In enterprise environments, network traffic monitoring, content filtering, or security auditing often requires redirecting outbound connections through a proxy. Doing this transparently ensures applications do not need proxy configuration, which is essential for legacy software, containers, or multi-tenant servers.
By combining nftables firewall rules with a local proxy, administrators can implement a transparent, per-port, or per-user proxy on AlmaLinux 8.
This approach is rarely documented online in a complete, production-ready guide.
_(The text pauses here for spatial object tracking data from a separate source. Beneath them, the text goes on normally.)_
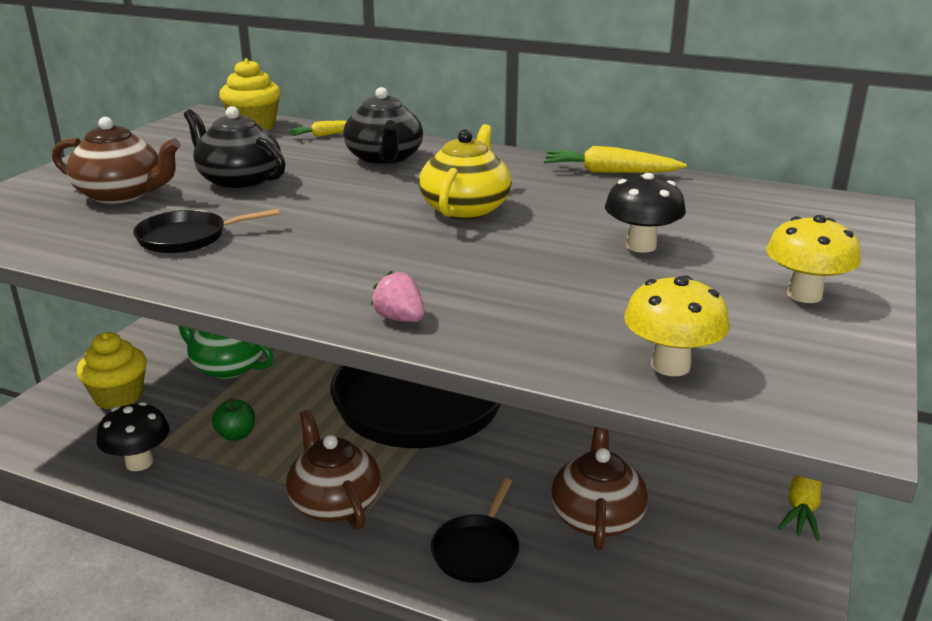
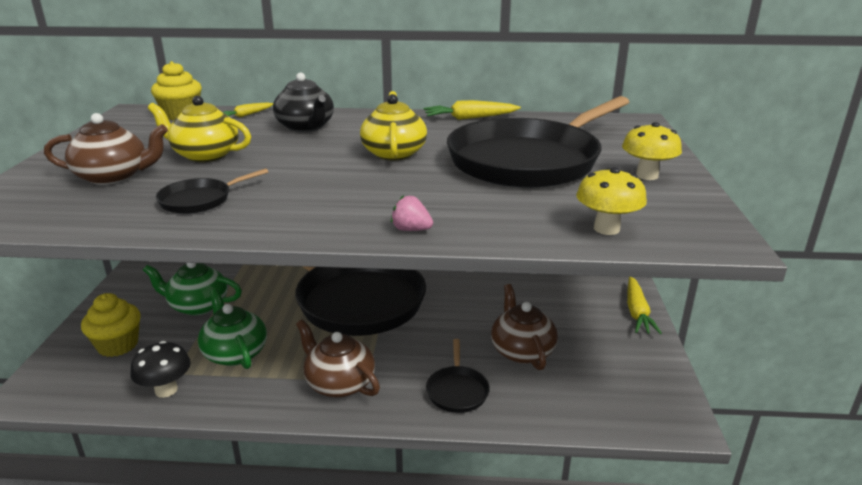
camera: 20 degrees left, 0 degrees up
black teapot [184,106,286,190] -> yellow teapot [148,96,251,162]
green apple [212,398,255,441] -> green teapot [198,289,267,369]
black mushroom [605,173,686,253] -> black pan [447,96,629,188]

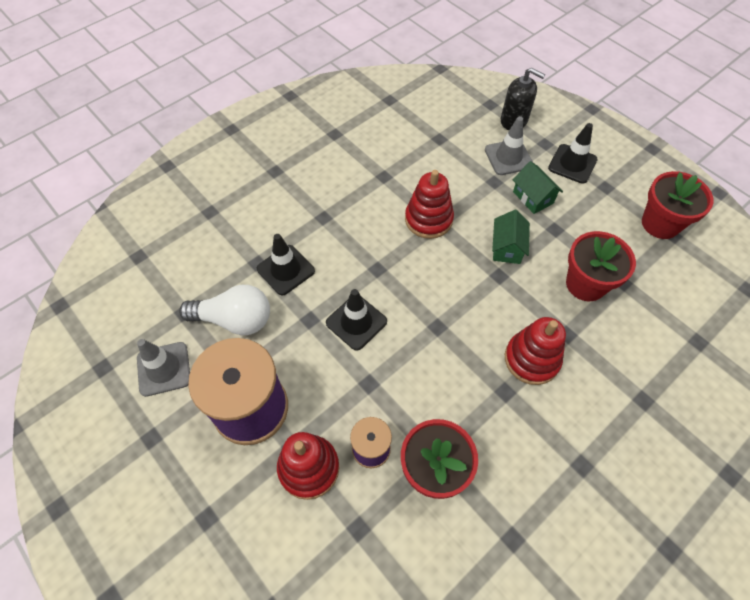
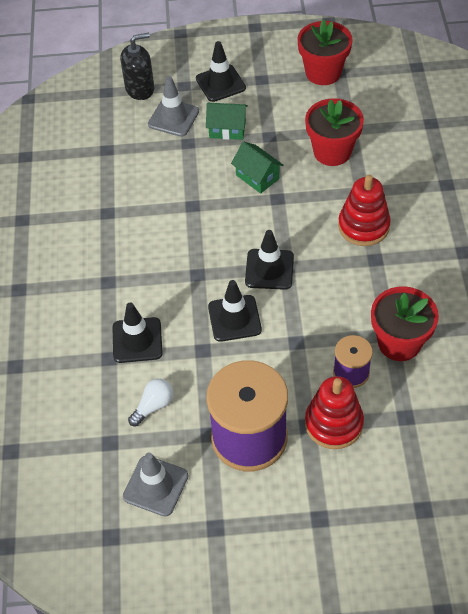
camera: 50 degrees left, 5 degrees down
white light bulb [179,285,270,335] -> white light bulb [128,379,174,426], size x0.56
red stacking toy [405,170,454,239] -> none
none -> black traffic cone [245,230,294,290]

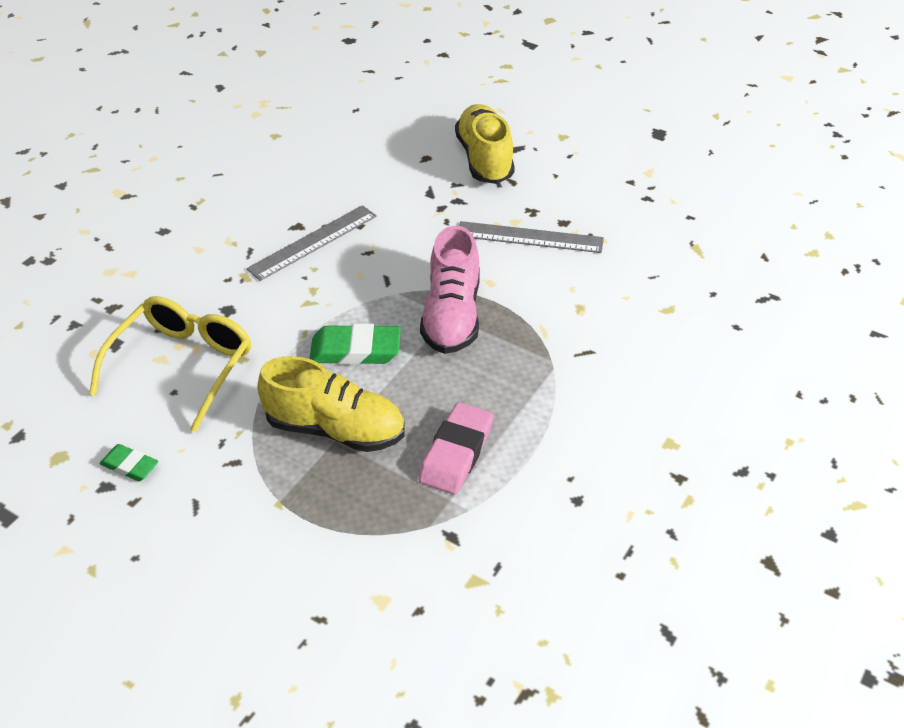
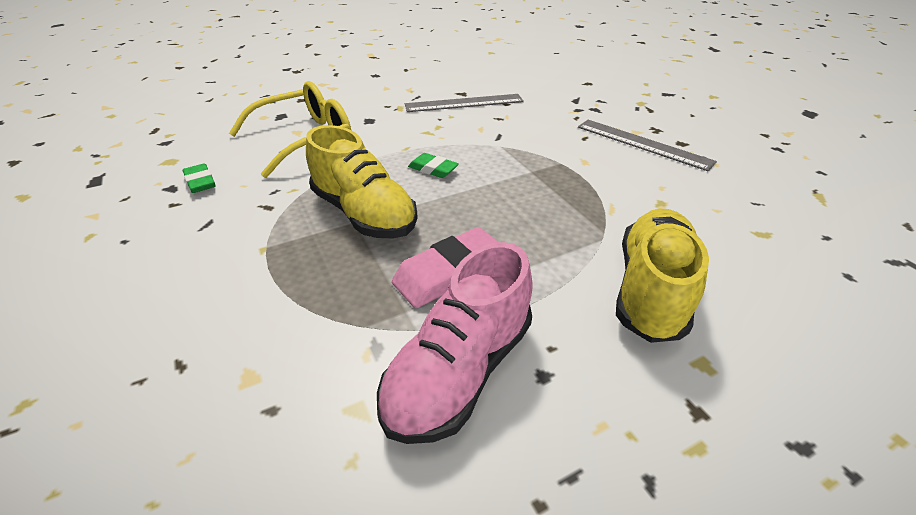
camera: 30 degrees right, 5 degrees down
green eraser [309,324,401,365] -> green eraser [408,153,459,178], size x0.59
pink shoe [420,226,480,354] -> pink shoe moved to [377,242,533,444]
yellow shoe [455,104,515,184] -> yellow shoe moved to [616,208,709,343]

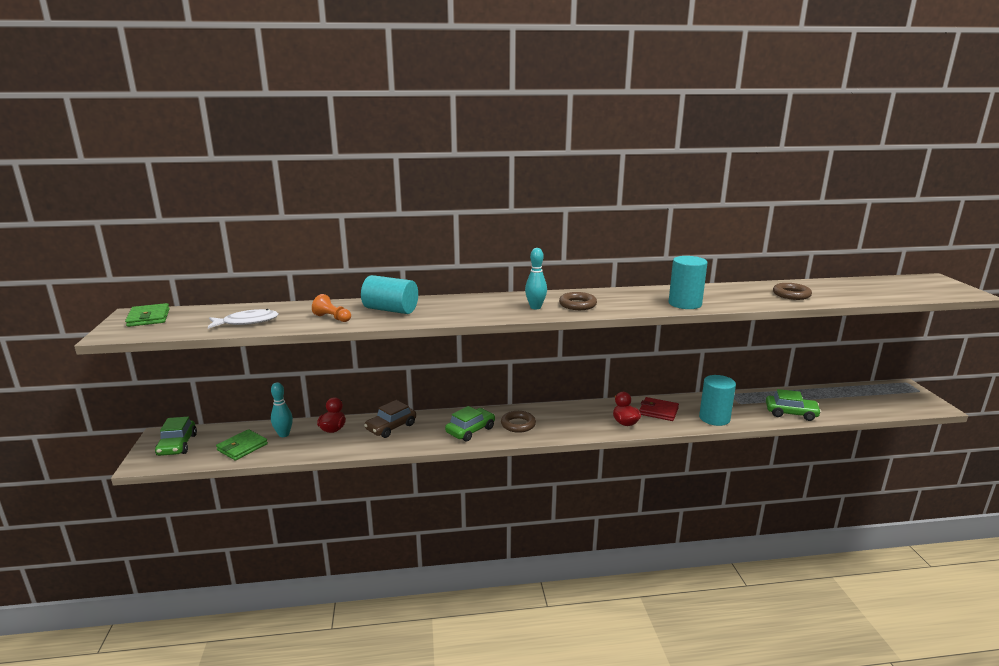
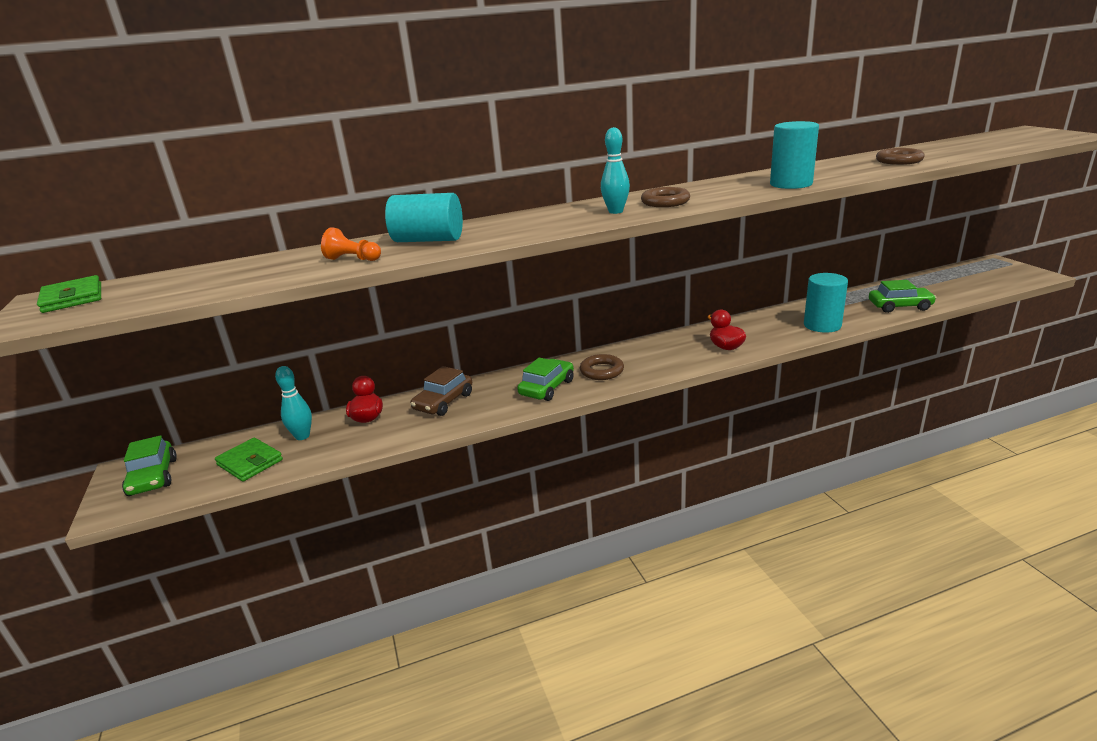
camera: 10 degrees left, 5 degrees up
white fish [208,309,278,329] -> none
green wallet [216,429,268,460] -> green wallet turned 75 degrees counterclockwise [215,438,283,481]
red wallet [639,397,679,421] -> none

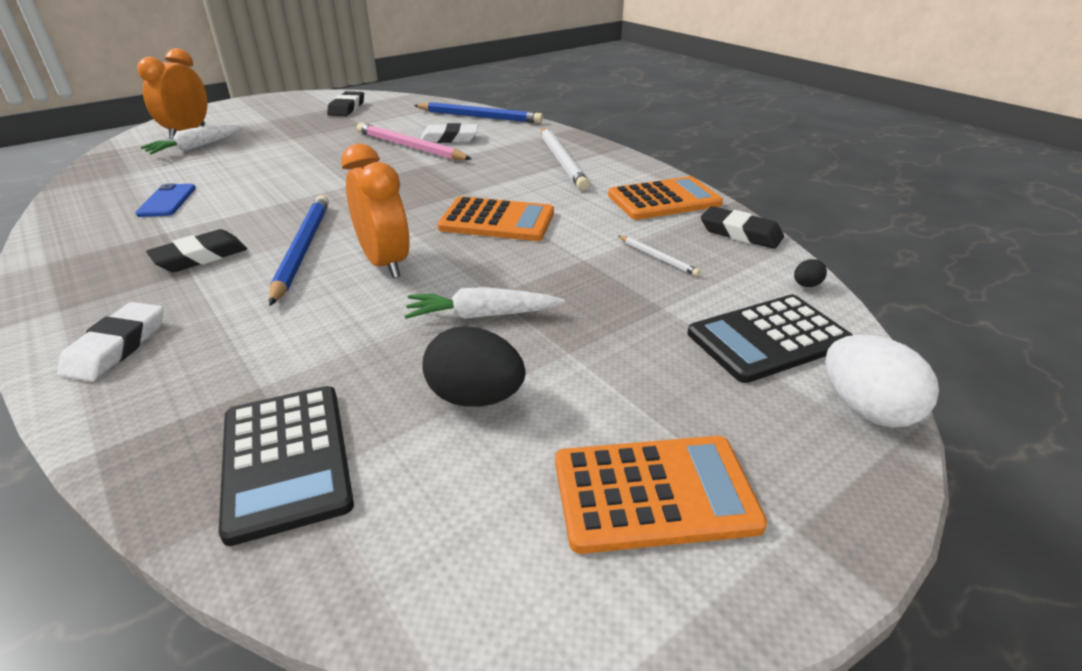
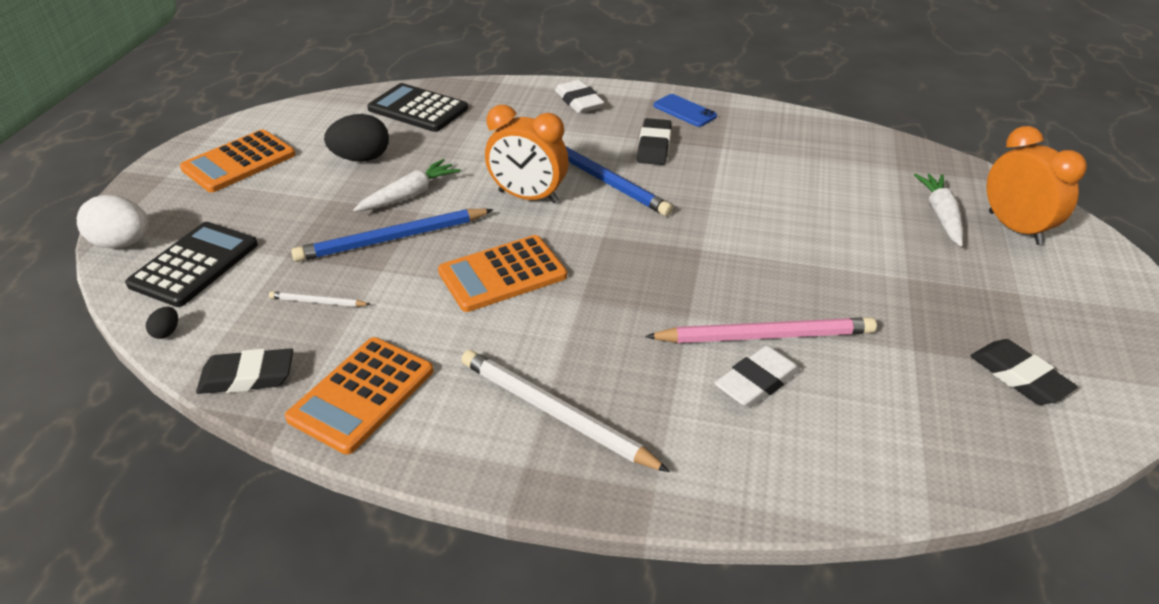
camera: 140 degrees right, 5 degrees up
blue phone [136,184,196,217] -> blue phone moved to [654,94,717,127]
blue pencil [413,102,543,123] -> blue pencil moved to [291,209,494,262]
Enforcing HTTP/HTTPS traffic through a corporate proxy
Logging outbound connections for auditing
Blocking unauthorized network access without application configuration
Transparent caching proxies for performance
Containerized or legacy applications that cannot be reconfigured
AlmaLinux 8
Root or sudo access
nftables installed and enabled
A local proxy (e.g., Squid, TinyProxy, or HAProxy) installed
Check nftables status:
systemctl status nftables
Install Squid as an example:
dnf install -y squid
Configure Squid to listen on a non-standard port (e.g., 3128):
nano /etc/squid/squid.conf
Add or modify:
http_port 3128 transparent
acl localnet src 192.168.0.0/16
http_access allow localnet
Start and enable Squid:
systemctl enable squid
systemctl start squid
Transparent proxying requires traffic forwarding:
echo 1 > /proc/sys/net/ipv4/ip_forward
Make permanent:
nano /etc/sysctl.d/99-sysctl.conf
Add:
net.ipv4.ip_forward = 1
Apply:
sysctl --system
nft add table inet proxy_redirect
Add chains for prerouting (incoming) and output (local processes):
nft add chain inet proxy_redirect prerouting { type nat hook prerouting priority 0 \; }
nft add chain inet proxy_redirect output { type nat hook output priority 0 \; }
Redirect all HTTP (port 80) traffic from non-root users to Squid:
nft add rule inet proxy_redirect output ip dport 80 uid != 0 redirect to :3128
ip dport 80 → Target HTTP traffic
uid != 0 → Exclude root processes
redirect to :3128 → Send traffic to Squid
Allow direct access to internal networks:
nft add rule inet proxy_redirect output ip daddr 192.168.0.0/16 accept
nft list ruleset > /etc/nftables.conf
Ensure rules load on boot:
systemctl enable nftables
Test with a non-root user:
sudo -u devuser curl http://example.com
Traffic should go through Squid automatically.
Check Squid access logs:
tail -f /var/log/squid/access.log
Use nftables log to track redirected connections:
nft add rule inet proxy_redirect output ip dport 80 log prefix "PROXY-REDIRECT: " level info
Combine with journalctl -f for real-time monitoring:
journalctl -f
Only redirect non-root processes
Exclude sensitive destinations from proxy
Monitor logs for anomalies
Limit proxy resource usage
Use SSL Bump cautiously for HTTPS traffic
Transparent content filtering in multi-tenant servers
Legacy apps that cannot be configured to use a proxy
Auditing outbound HTTP traffic for compliance
Mitigating risky application behavior
Using nftables and a local proxy, AlmaLinux 8 administrators can implement a transparent, user-aware proxy that enforces network policy without modifying applications.
This approach is highly practical for IT professionals but rarely covered in public tutorials.